(Collected data entries)
####################

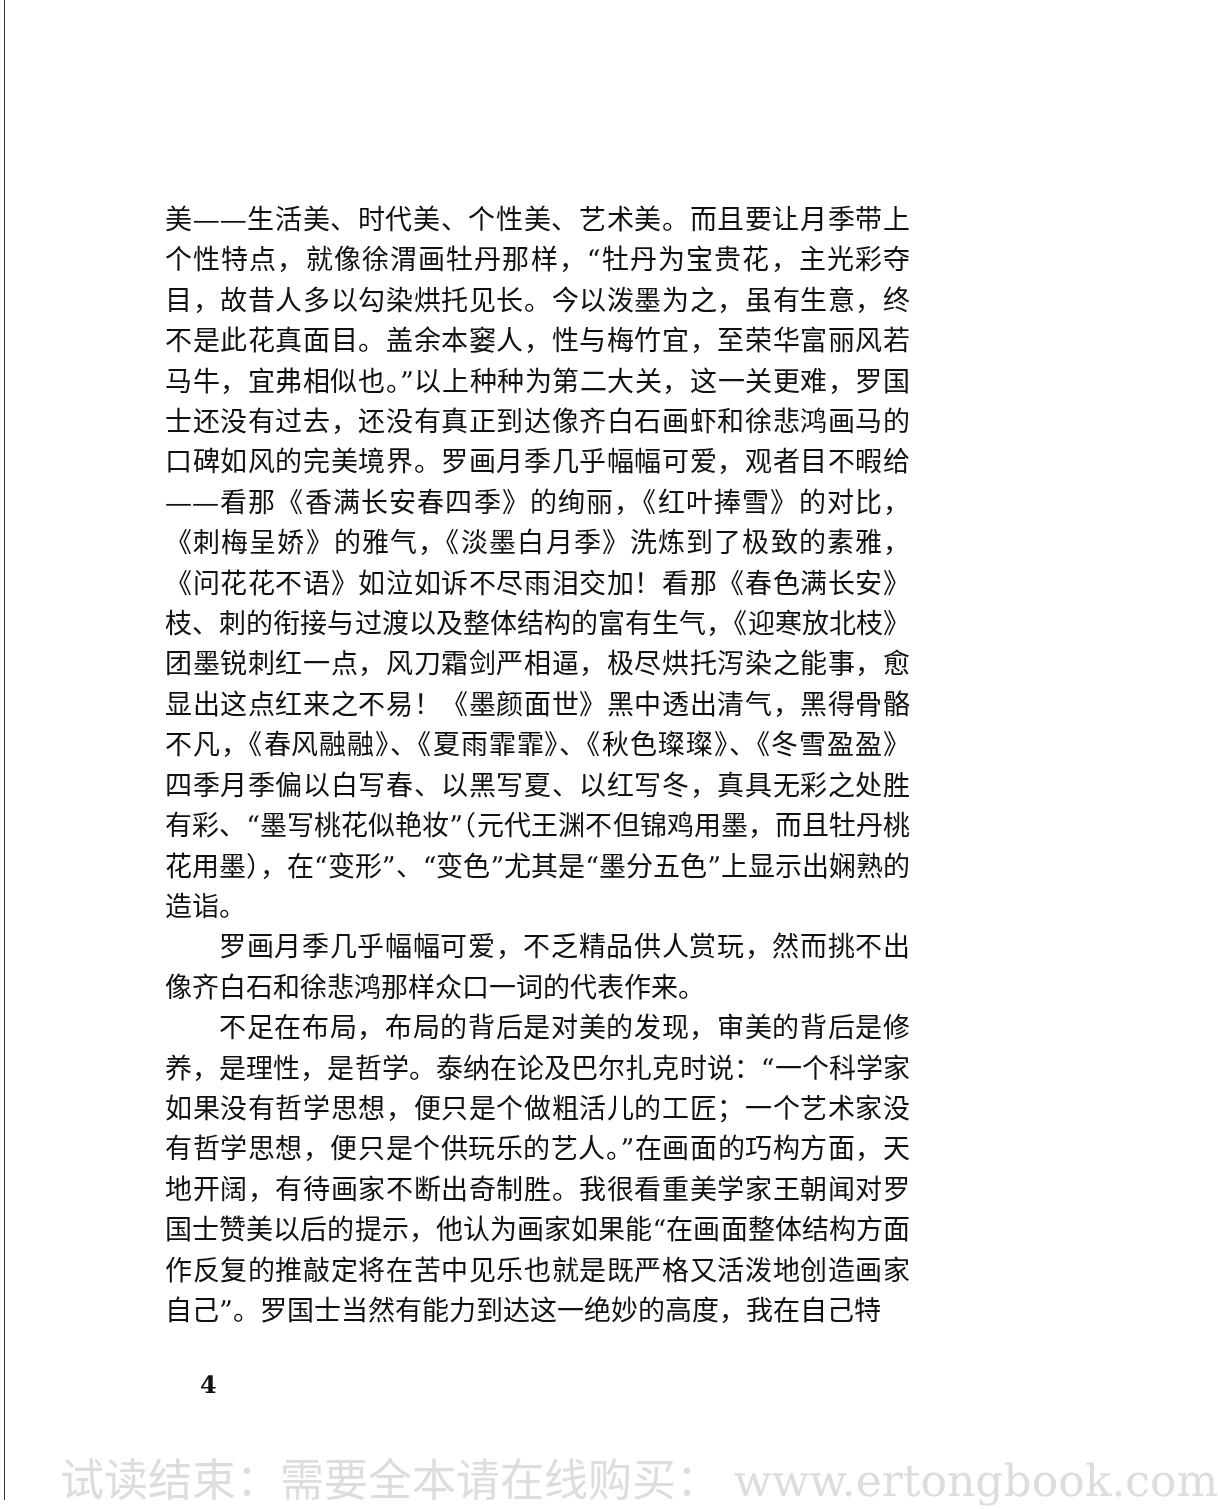美——生活美、时代美、个性美、艺术美。而且要让月季带上个性特点，就像徐渭画牡丹那样，“牡丹为宝贵花，主光彩夺目，故昔人多以勾染烘托见长。今以泼墨为之，虽有生意，终不是此花真面目。盖余本窭人，性与梅竹宜，至荣华富丽风若马牛，宜弗相似也。”以上种种为第二大关，这一关更难，罗国士还没有过去，还没有真正到达像齐白石画虾和徐悲鸿画马的口碑如风的完美境界。罗画月季几乎幅幅可爱，观者目不暇给——看那《香满长安春四季》的绚丽，《红叶捧雪》的对比，《刺梅呈娇》的雅气，《淡墨白月季》洗炼到了极致的素雅，《问花花不语》如泣如诉不尽雨泪交加！看那《春色满长安》枝、刺的衔接与过渡以及整体结构的富有生气，《迎寒放北枝》团墨锐刺红一点，风刀霜剑严相逼，极尽烘托泻染之能事，愈显出这点红来之不易！《墨颜面世》黑中透出清气，黑得骨骼不凡，《春风融融》、《夏雨霏霏》、《秋色璨璨》、《冬雪盈盈》四季月季偏以白写春、以黑写夏、以红写冬，真具无彩之处胜有彩、“墨写桃花似艳妆”（元代王渊不但锦鸡用墨，而且牡丹桃花用墨），在“变形”、“变色”尤其是“墨分五色”上显示出娴熟的造诣。
罗画月季几乎幅幅可爱，不乏精品供人赏玩，然而挑不出像齐白石和徐悲鸿那样众口一词的代表作来。
不足在布局，布局的背后是对美的发现，审美的背后是修养，是理性，是哲学。泰纳在论及巴尔扎克时说：“一个科学家如果没有哲学思想，便只是个做粗活儿的工匠；一个艺术家没有哲学思想，便只是个供玩乐的艺人。”在画面的巧构方面，天地开阔，有待画家不断出奇制胜。我很看重美学家王朝闻对罗国士赞美以后的提示，他认为画家如果能“在画面整体结构方面作反复的推敲定将在苦中见乐也就是既严格又活泼地创造画家自己”。罗国士当然有能力到达这一绝妙的高度，我在自己特
4
试读结束：需要全本请在线购买： www.ertongbook.com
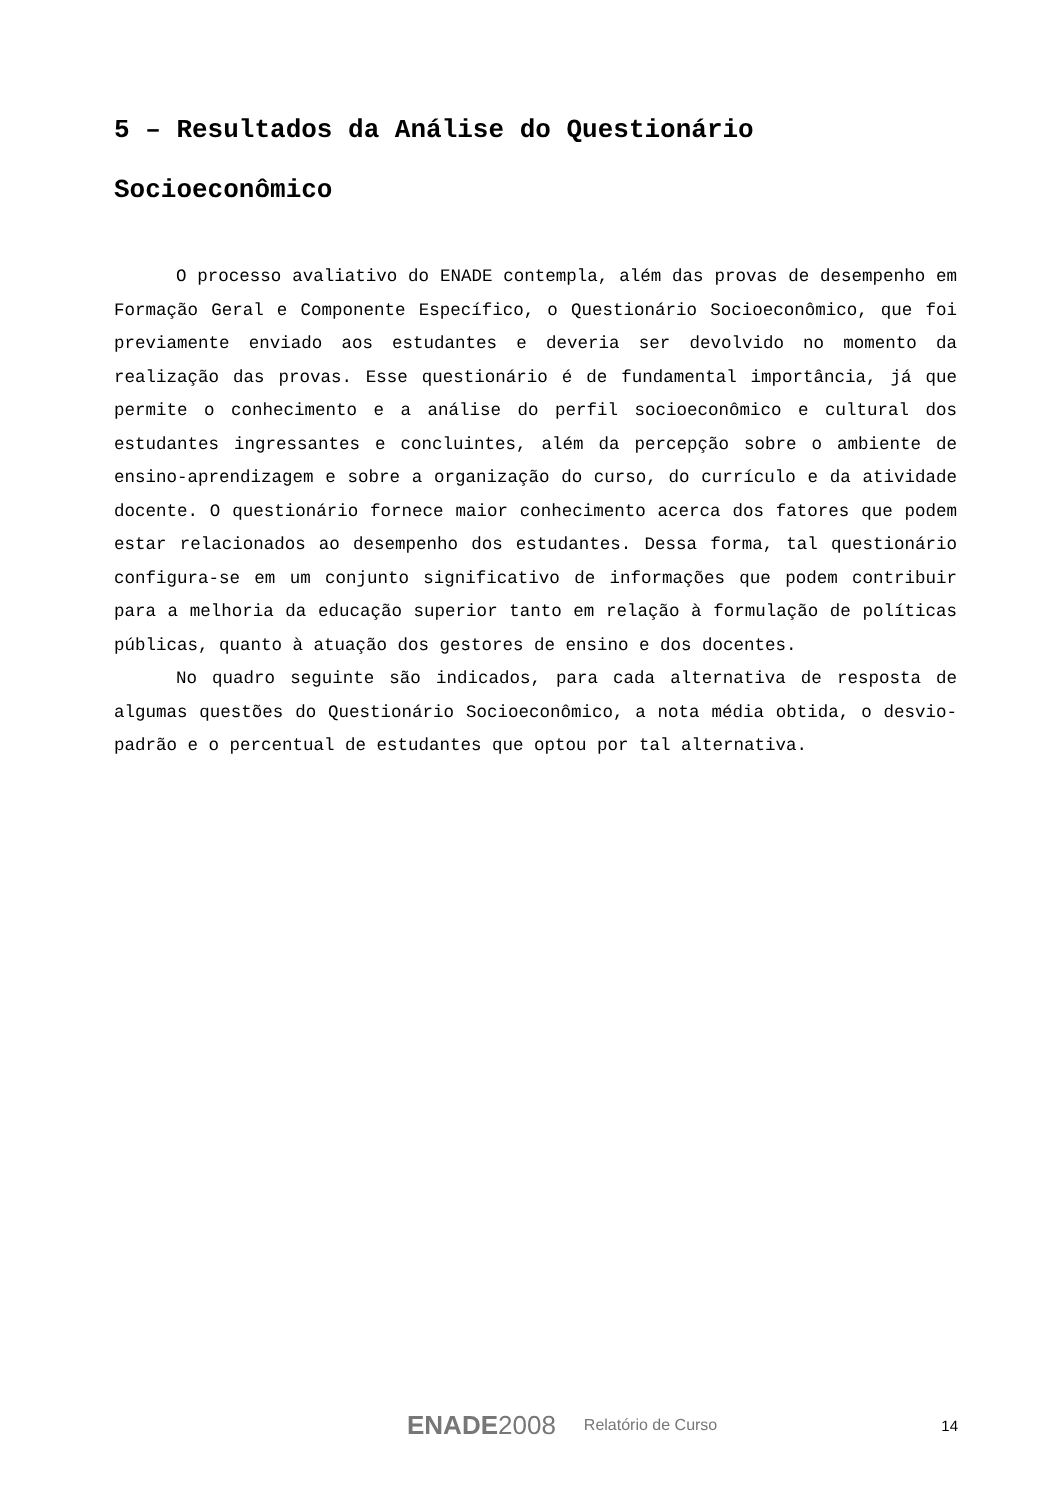5 – Resultados da Análise do Questionário Socioeconômico
O processo avaliativo do ENADE contempla, além das provas de desempenho em Formação Geral e Componente Específico, o Questionário Socioeconômico, que foi previamente enviado aos estudantes e deveria ser devolvido no momento da realização das provas. Esse questionário é de fundamental importância, já que permite o conhecimento e a análise do perfil socioeconômico e cultural dos estudantes ingressantes e concluintes, além da percepção sobre o ambiente de ensino-aprendizagem e sobre a organização do curso, do currículo e da atividade docente. O questionário fornece maior conhecimento acerca dos fatores que podem estar relacionados ao desempenho dos estudantes. Dessa forma, tal questionário configura-se em um conjunto significativo de informações que podem contribuir para a melhoria da educação superior tanto em relação à formulação de políticas públicas, quanto à atuação dos gestores de ensino e dos docentes.
No quadro seguinte são indicados, para cada alternativa de resposta de algumas questões do Questionário Socioeconômico, a nota média obtida, o desvio-padrão e o percentual de estudantes que optou por tal alternativa.
ENADE2008 Relatório de Curso
14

####################

#### Work to complete
Print every line above once more, exactly. Omit the pictures.

#### Result for this exercise
美——生活美、时代美、个性美、艺术美。而且要让月季带上个性特点，就像徐渭画牡丹那样，“牡丹为宝贵花，主光彩夺目，故昔人多以勾染烘托见长。今以泼墨为之，虽有生意，终不是此花真面目。盖余本窭人，性与梅竹宜，至荣华富丽风若马牛，宜弗相似也。”以上种种为第二大关，这一关更难，罗国士还没有过去，还没有真正到达像齐白石画虾和徐悲鸿画马的口碑如风的完美境界。罗画月季几乎幅幅可爱，观者目不暇给——看那《香满长安春四季》的绚丽，《红叶捧雪》的对比，《刺梅呈娇》的雅气，《淡墨白月季》洗炼到了极致的素雅，《问花花不语》如泣如诉不尽雨泪交加！看那《春色满长安》枝、刺的衔接与过渡以及整体结构的富有生气，《迎寒放北枝》团墨锐刺红一点，风刀霜剑严相逼，极尽烘托泻染之能事，愈显出这点红来之不易！《墨颜面世》黑中透出清气，黑得骨骼不凡，《春风融融》、《夏雨霏霏》、《秋色璨璨》、《冬雪盈盈》四季月季偏以白写春、以黑写夏、以红写冬，真具无彩之处胜有彩、“墨写桃花似艳妆”（元代王渊不但锦鸡用墨，而且牡丹桃花用墨），在“变形”、“变色”尤其是“墨分五色”上显示出娴熟的造诣。
罗画月季几乎幅幅可爱，不乏精品供人赏玩，然而挑不出像齐白石和徐悲鸿那样众口一词的代表作来。
不足在布局，布局的背后是对美的发现，审美的背后是修养，是理性，是哲学。泰纳在论及巴尔扎克时说：“一个科学家如果没有哲学思想，便只是个做粗活儿的工匠；一个艺术家没有哲学思想，便只是个供玩乐的艺人。”在画面的巧构方面，天地开阔，有待画家不断出奇制胜。我很看重美学家王朝闻对罗国士赞美以后的提示，他认为画家如果能“在画面整体结构方面作反复的推敲定将在苦中见乐也就是既严格又活泼地创造画家自己”。罗国士当然有能力到达这一绝妙的高度，我在自己特
4
试读结束：需要全本请在线购买： www.ertongbook.com
5 – Resultados da Análise do Questionário Socioeconômico
O processo avaliativo do ENADE contempla, além das provas de desempenho em Formação Geral e Componente Específico, o Questionário Socioeconômico, que foi previamente enviado aos estudantes e deveria ser devolvido no momento da realização das provas. Esse questionário é de fundamental importância, já que permite o conhecimento e a análise do perfil socioeconômico e cultural dos estudantes ingressantes e concluintes, além da percepção sobre o ambiente de ensino-aprendizagem e sobre a organização do curso, do currículo e da atividade docente. O questionário fornece maior conhecimento acerca dos fatores que podem estar relacionados ao desempenho dos estudantes. Dessa forma, tal questionário configura-se em um conjunto significativo de informações que podem contribuir para a melhoria da educação superior tanto em relação à formulação de políticas públicas, quanto à atuação dos gestores de ensino e dos docentes.
No quadro seguinte são indicados, para cada alternativa de resposta de algumas questões do Questionário Socioeconômico, a nota média obtida, o desvio-padrão e o percentual de estudantes que optou por tal alternativa.
ENADE2008 Relatório de Curso
14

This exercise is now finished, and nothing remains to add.